Sit with your legs outstretched on the mat. Bend your knees and bring your feet in as close as possible, towards you. Bring the soles of your feet together.
Keep your spine straight and gently move your legs down and up, resembling the movement of a butterfly as it flaps its wings.
7. The modified corpse
You need to relax in order to feel rejuvenated.
Lie on your left side; place a pillow between your legs and below your head for support.
Close your eyes and relax your mind.
To make the poses more comfortable, use blankets, pillows, cushions and chairs for support if you need them. For instance, you can perform seated positions on a folded blanket. If maintaining an erect spine is difficult, lean against a wall for support. Also, breathing the correct way during pregnancy is vital.
Follow these tips while performing the yoga asanas :
Also see: Yoga for Health & Happiness
- Yoga can be practised anywhere – indoors or outdoors. Just make sure it is a calm and quiet environment with adequate ventilation.

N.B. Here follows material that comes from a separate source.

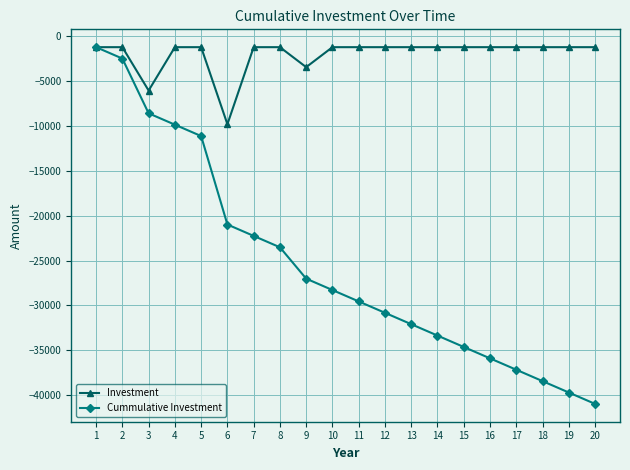

What is the total value across all series at 7?

-23527.5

- Yoga gear should be comfortable, convenient and simple. All you need is loose, comfortable clothing and a yoga mat, rug, blanket or carpet.
- Hold each yoga pose for 10 to 60 seconds.
- Set aside a fixed time for yoga.
- If you have never tried yoga before, first learn the different poses under supervision. Start slowly and relax for 2 to 3 minutes after every asana if required.
- Yoga can be performed once a week or every day. The duration can range from 5 minutes to 60 minutes per session.
- Never force your body into a stretch or pose. Regular practice will make seemingly impossible poses more accessible.
- If you feel any pain or nausea, stop and contact your doctor immediately.